Baris yang terdapat dalam sebuah dataset =
________

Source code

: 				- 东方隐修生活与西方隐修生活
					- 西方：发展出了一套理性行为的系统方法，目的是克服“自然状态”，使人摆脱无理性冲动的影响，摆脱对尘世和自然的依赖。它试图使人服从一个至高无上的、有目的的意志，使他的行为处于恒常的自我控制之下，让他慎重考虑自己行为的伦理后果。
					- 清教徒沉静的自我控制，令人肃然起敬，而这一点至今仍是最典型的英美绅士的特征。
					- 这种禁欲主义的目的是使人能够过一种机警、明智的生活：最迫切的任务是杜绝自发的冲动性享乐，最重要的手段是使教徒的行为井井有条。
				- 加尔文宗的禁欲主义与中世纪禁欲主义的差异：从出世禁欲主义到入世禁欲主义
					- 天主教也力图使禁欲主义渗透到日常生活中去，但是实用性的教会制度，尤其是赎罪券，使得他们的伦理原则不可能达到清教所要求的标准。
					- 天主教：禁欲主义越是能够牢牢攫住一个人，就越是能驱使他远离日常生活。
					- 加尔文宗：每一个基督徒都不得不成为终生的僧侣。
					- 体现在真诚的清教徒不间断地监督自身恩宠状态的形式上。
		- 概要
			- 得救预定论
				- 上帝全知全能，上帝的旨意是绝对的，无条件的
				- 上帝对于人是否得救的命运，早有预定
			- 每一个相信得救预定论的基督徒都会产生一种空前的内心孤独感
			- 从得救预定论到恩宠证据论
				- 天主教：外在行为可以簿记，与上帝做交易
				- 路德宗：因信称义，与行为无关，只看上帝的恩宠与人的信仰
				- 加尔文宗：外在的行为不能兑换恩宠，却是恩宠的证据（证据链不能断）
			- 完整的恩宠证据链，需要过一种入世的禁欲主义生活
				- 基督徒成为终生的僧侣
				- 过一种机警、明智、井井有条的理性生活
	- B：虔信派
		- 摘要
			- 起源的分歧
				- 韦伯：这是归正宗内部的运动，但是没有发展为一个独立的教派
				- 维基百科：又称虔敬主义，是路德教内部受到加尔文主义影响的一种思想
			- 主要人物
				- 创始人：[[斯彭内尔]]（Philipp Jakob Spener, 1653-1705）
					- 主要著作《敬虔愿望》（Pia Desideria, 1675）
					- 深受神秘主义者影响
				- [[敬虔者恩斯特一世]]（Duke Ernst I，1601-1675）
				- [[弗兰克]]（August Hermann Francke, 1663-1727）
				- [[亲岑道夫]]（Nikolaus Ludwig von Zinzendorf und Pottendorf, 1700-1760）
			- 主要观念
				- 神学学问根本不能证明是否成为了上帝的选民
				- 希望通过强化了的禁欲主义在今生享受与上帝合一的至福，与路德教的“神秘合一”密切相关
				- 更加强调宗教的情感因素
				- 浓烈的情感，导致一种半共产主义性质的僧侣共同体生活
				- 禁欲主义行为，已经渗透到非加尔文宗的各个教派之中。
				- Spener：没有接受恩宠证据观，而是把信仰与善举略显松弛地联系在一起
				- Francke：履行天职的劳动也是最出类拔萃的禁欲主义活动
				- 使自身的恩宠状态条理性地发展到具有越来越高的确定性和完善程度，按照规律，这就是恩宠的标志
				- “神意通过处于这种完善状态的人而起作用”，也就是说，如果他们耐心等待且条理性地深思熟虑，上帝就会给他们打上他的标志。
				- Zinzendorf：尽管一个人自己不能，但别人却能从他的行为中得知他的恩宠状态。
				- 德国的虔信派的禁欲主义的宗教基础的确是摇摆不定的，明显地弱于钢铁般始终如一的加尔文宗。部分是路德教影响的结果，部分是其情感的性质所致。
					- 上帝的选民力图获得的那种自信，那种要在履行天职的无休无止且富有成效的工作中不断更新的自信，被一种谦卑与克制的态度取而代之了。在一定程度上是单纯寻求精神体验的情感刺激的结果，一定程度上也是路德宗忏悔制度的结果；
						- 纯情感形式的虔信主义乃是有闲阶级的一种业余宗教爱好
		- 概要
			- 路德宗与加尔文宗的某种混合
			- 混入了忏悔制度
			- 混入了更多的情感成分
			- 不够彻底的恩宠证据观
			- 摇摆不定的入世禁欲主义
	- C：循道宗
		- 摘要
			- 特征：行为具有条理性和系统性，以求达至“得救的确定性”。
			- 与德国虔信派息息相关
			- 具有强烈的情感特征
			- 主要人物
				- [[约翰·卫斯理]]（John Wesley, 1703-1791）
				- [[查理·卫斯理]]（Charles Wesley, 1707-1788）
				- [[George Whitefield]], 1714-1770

________

TUGAS = Kembalikan seluruh baris di atas tanpa mengubah apa pun.

JAWABAN TUGAS =
Source code

: 				- 东方隐修生活与西方隐修生活
					- 西方：发展出了一套理性行为的系统方法，目的是克服“自然状态”，使人摆脱无理性冲动的影响，摆脱对尘世和自然的依赖。它试图使人服从一个至高无上的、有目的的意志，使他的行为处于恒常的自我控制之下，让他慎重考虑自己行为的伦理后果。
					- 清教徒沉静的自我控制，令人肃然起敬，而这一点至今仍是最典型的英美绅士的特征。
					- 这种禁欲主义的目的是使人能够过一种机警、明智的生活：最迫切的任务是杜绝自发的冲动性享乐，最重要的手段是使教徒的行为井井有条。
				- 加尔文宗的禁欲主义与中世纪禁欲主义的差异：从出世禁欲主义到入世禁欲主义
					- 天主教也力图使禁欲主义渗透到日常生活中去，但是实用性的教会制度，尤其是赎罪券，使得他们的伦理原则不可能达到清教所要求的标准。
					- 天主教：禁欲主义越是能够牢牢攫住一个人，就越是能驱使他远离日常生活。
					- 加尔文宗：每一个基督徒都不得不成为终生的僧侣。
					- 体现在真诚的清教徒不间断地监督自身恩宠状态的形式上。
		- 概要
			- 得救预定论
				- 上帝全知全能，上帝的旨意是绝对的，无条件的
				- 上帝对于人是否得救的命运，早有预定
			- 每一个相信得救预定论的基督徒都会产生一种空前的内心孤独感
			- 从得救预定论到恩宠证据论
				- 天主教：外在行为可以簿记，与上帝做交易
				- 路德宗：因信称义，与行为无关，只看上帝的恩宠与人的信仰
				- 加尔文宗：外在的行为不能兑换恩宠，却是恩宠的证据（证据链不能断）
			- 完整的恩宠证据链，需要过一种入世的禁欲主义生活
				- 基督徒成为终生的僧侣
				- 过一种机警、明智、井井有条的理性生活
	- B：虔信派
		- 摘要
			- 起源的分歧
				- 韦伯：这是归正宗内部的运动，但是没有发展为一个独立的教派
				- 维基百科：又称虔敬主义，是路德教内部受到加尔文主义影响的一种思想
			- 主要人物
				- 创始人：[[斯彭内尔]]（Philipp Jakob Spener, 1653-1705）
					- 主要著作《敬虔愿望》（Pia Desideria, 1675）
					- 深受神秘主义者影响
				- [[敬虔者恩斯特一世]]（Duke Ernst I，1601-1675）
				- [[弗兰克]]（August Hermann Francke, 1663-1727）
				- [[亲岑道夫]]（Nikolaus Ludwig von Zinzendorf und Pottendorf, 1700-1760）
			- 主要观念
				- 神学学问根本不能证明是否成为了上帝的选民
				- 希望通过强化了的禁欲主义在今生享受与上帝合一的至福，与路德教的“神秘合一”密切相关
				- 更加强调宗教的情感因素
				- 浓烈的情感，导致一种半共产主义性质的僧侣共同体生活
				- 禁欲主义行为，已经渗透到非加尔文宗的各个教派之中。
				- Spener：没有接受恩宠证据观，而是把信仰与善举略显松弛地联系在一起
				- Francke：履行天职的劳动也是最出类拔萃的禁欲主义活动
				- 使自身的恩宠状态条理性地发展到具有越来越高的确定性和完善程度，按照规律，这就是恩宠的标志
				- “神意通过处于这种完善状态的人而起作用”，也就是说，如果他们耐心等待且条理性地深思熟虑，上帝就会给他们打上他的标志。
				- Zinzendorf：尽管一个人自己不能，但别人却能从他的行为中得知他的恩宠状态。
				- 德国的虔信派的禁欲主义的宗教基础的确是摇摆不定的，明显地弱于钢铁般始终如一的加尔文宗。部分是路德教影响的结果，部分是其情感的性质所致。
					- 上帝的选民力图获得的那种自信，那种要在履行天职的无休无止且富有成效的工作中不断更新的自信，被一种谦卑与克制的态度取而代之了。在一定程度上是单纯寻求精神体验的情感刺激的结果，一定程度上也是路德宗忏悔制度的结果；
						- 纯情感形式的虔信主义乃是有闲阶级的一种业余宗教爱好
		- 概要
			- 路德宗与加尔文宗的某种混合
			- 混入了忏悔制度
			- 混入了更多的情感成分
			- 不够彻底的恩宠证据观
			- 摇摆不定的入世禁欲主义
	- C：循道宗
		- 摘要
			- 特征：行为具有条理性和系统性，以求达至“得救的确定性”。
			- 与德国虔信派息息相关
			- 具有强烈的情感特征
			- 主要人物
				- [[约翰·卫斯理]]（John Wesley, 1703-1791）
				- [[查理·卫斯理]]（Charles Wesley, 1707-1788）
				- [[George Whitefield]], 1714-1770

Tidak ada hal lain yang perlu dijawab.